Nevertheless, with regard to taxation the difference between PIC’s and GNC’s doesn’t seem significant. By far the more seemingly ominous impact on the future finances of existing organizations seeking to transfer to GNC status is the requirement to institute a ‘Public Benefit Spending Program’ (Spending Program), whereby a GNC must pledge to spend the equivalent of its net assets (calculated at the time of transfer of status) on public interest activities. In principal there is no time limit on fulfilling this requirement, however, the GNC must report annually and submit to inspections by an oversight authority while the Spending Program is in progress. Moreover, the activities associated with the Program must be anchored in the Articles of Association until completion.
At first blush the Spending Program appears to be a form of confiscation. The official logic seems to be that an existing non-profit organization’s net assets were derived either from subscriber donations intended to support public benefit activities or as a result of its tax-exempt status. Consequently, in order for such an organization to transfer to a legal status that frees it from its public interest obligations, it must first relinquish its assets for the public good.
The amount to be allocated to the Spending Program is the sum of a GNC’s assets calculated at current prices less current and contingent liabilities.
It isn’t hard to imagine what this means for an organization with few or no liabilities and assets such as real estate that were purchased decades ago and appear on the books at a fraction of their current worth.
So on the surface it would appear that the Spending Program would present an almost insurmountable hurdle for an association endowed with unrealized wealth and relatively little cash and a limited income stream. Taken together with the seemingly impossible requirements and risks of PIC status, non-profits such as our Club appear to be caught between the devil and the deep blue sea.
However, as with all things one must delve into the details to find that proverbial devil and confront it. And in so doing we may yet find a way to avoid the end of the road for our Club, an outcome that the authors of the revised laws assure us was never their intention.
Although further study (and above all consultations with legal and tax experts familiar with the new regulations) is required, there seem to be a few bright spots that light the path forward.

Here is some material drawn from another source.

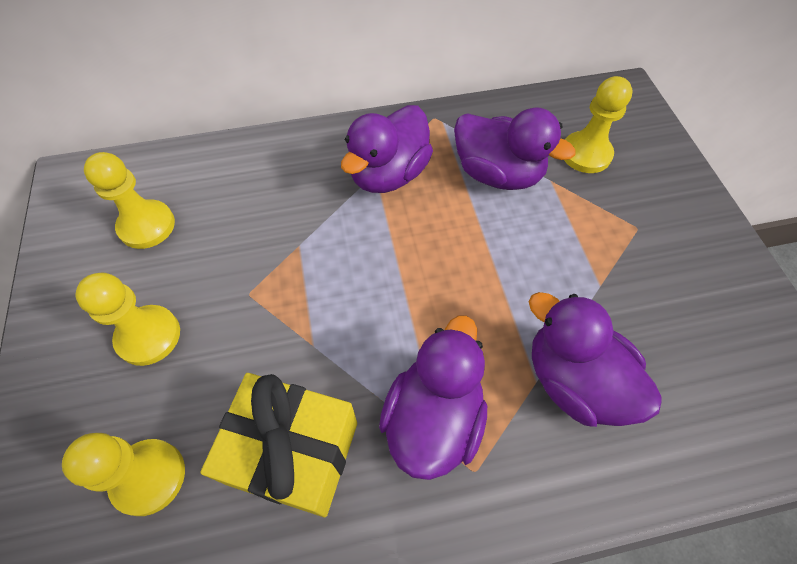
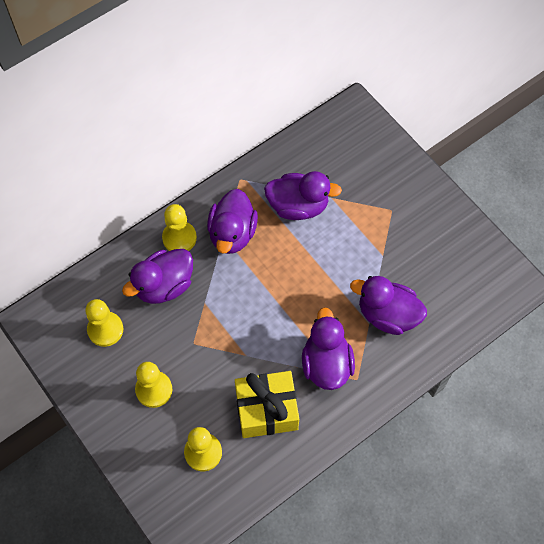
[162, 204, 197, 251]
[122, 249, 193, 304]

With regard to the Spending Program, a major point of interest is a special provision in the new law permitting income-based valuation of real assets (land and buildings), provided they are intended for long-term use in the pursuit of non-profit interests. What this signifies for our Club is yet to be determined in detail; however, early contacts with a real estate appraiser familiar with the legalities point to the possibility of valuations significantly lower than market prices or property tax values. Should we choose to pursue GNC status, the Club should budget funds for an appraisal based on the special provision.
As for the other component of the Spending Program, namely the public benefit activities, there are several current Club programs and practices that may very well qualify. Again, were we to elect applying for GNC status, we should consult a qualified accountant to determine the monetary value of these programs and approach MEXT and/or Hyogo PICC for pre-consultations.
Conclusion
There is no standing still or turning back. The deadline for submitting an application may seem a long way off, but if one considers the workload of preparing the application, not to mention the process of deciding which status to pursue, the time has come to take the bull by the horns.
You may feel my article doesn’t answer the question posed by its title. Indeed, the decision to choose a new status for our Club rests with the members, and the General Committee must lead the way towards a consensus. Personally, I would recommend a status that best reflects who we are and is sustainable over time.